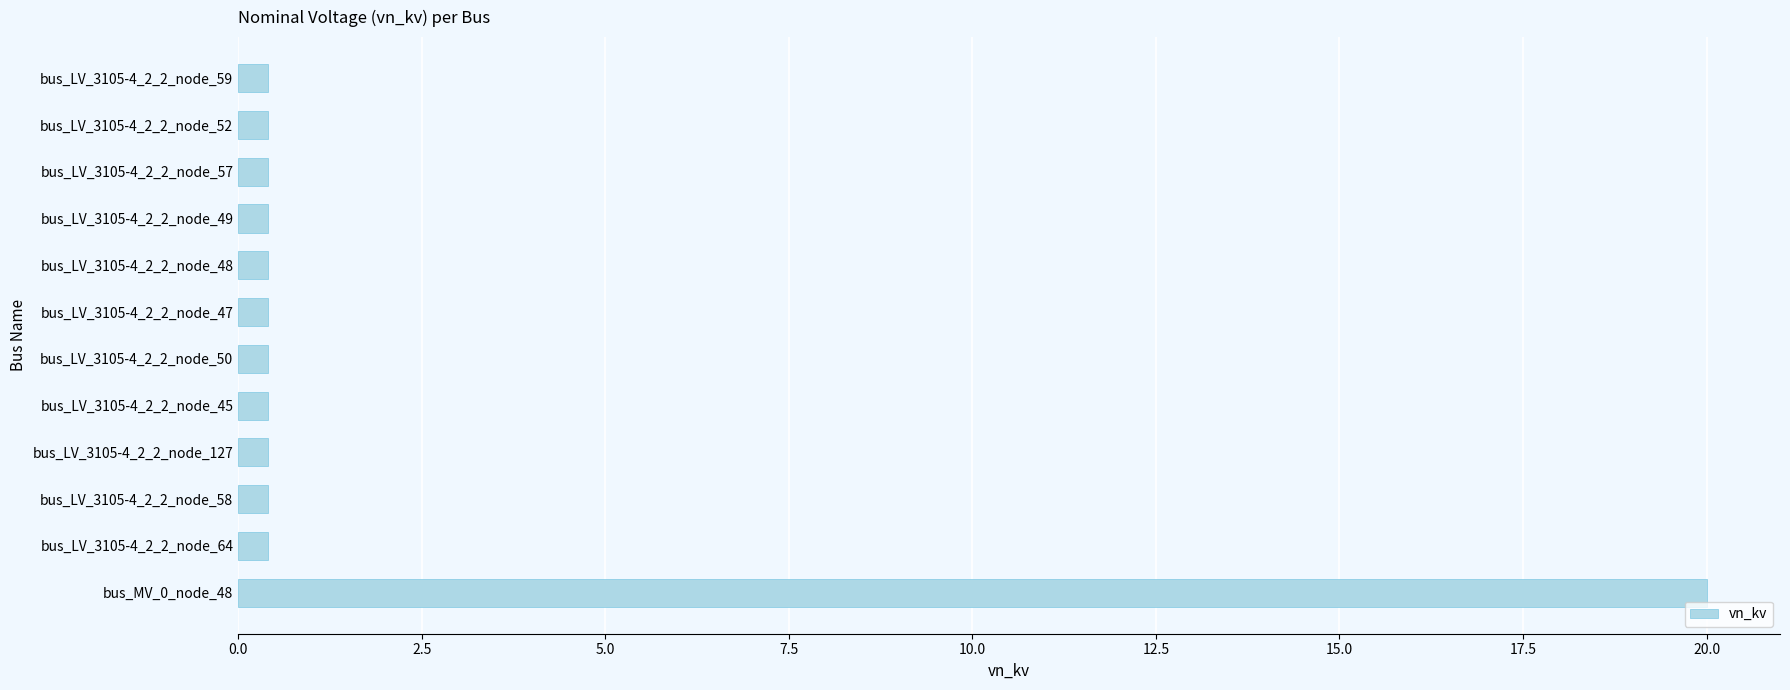

The chart shows a value of 0.4 at bus_LV_3105-4_2_2_node_127. True or false?

True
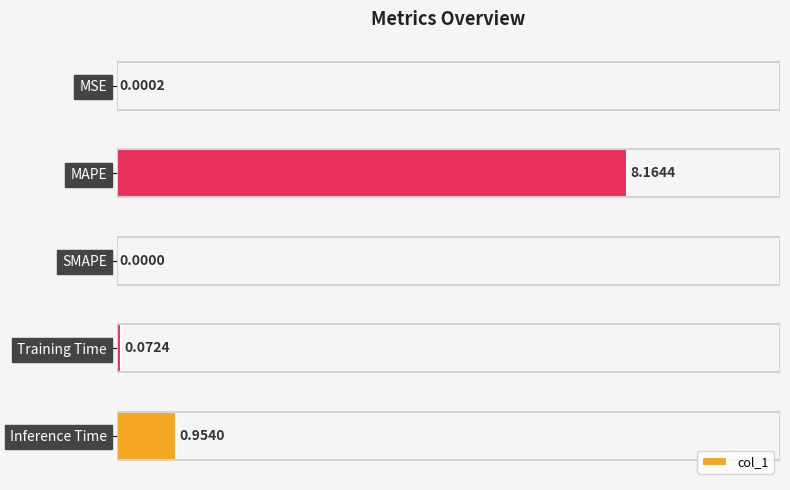

At which category does the chart reach its peak across all series?

MAPE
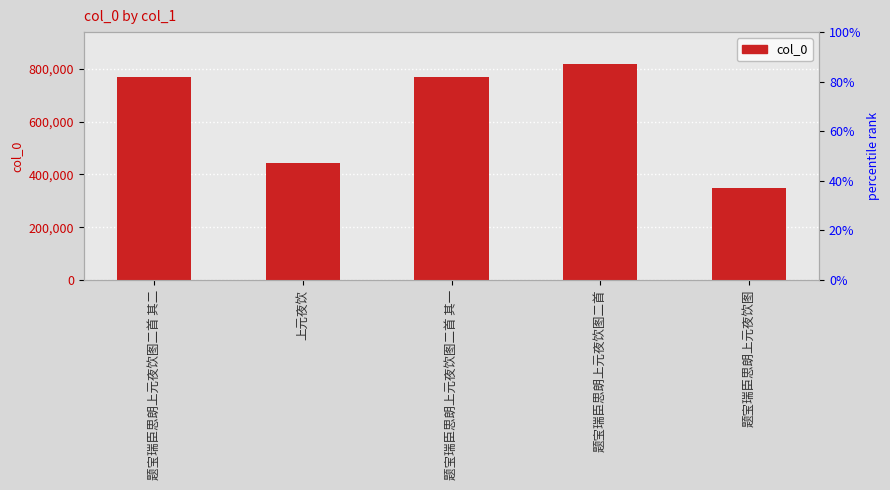

What is the ratio of the value at 题宝瑞臣思朗上元夜饮图二首 其二 to the value at 题宝瑞臣思朗上元夜饮图二首?

0.9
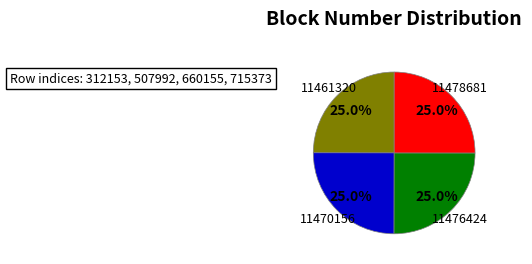

Combined, what portion of the pie is 11476424 and 11478681?

50.0%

:: Work item ::
Reproduce the text of all four items above word for word, without the pictures.

:: Completed task ::
The chart shows a value of 0.4 at bus_LV_3105-4_2_2_node_127. True or false?

True

At which category does the chart reach its peak across all series?

MAPE

What is the ratio of the value at 题宝瑞臣思朗上元夜饮图二首 其二 to the value at 题宝瑞臣思朗上元夜饮图二首?

0.9

Combined, what portion of the pie is 11476424 and 11478681?

50.0%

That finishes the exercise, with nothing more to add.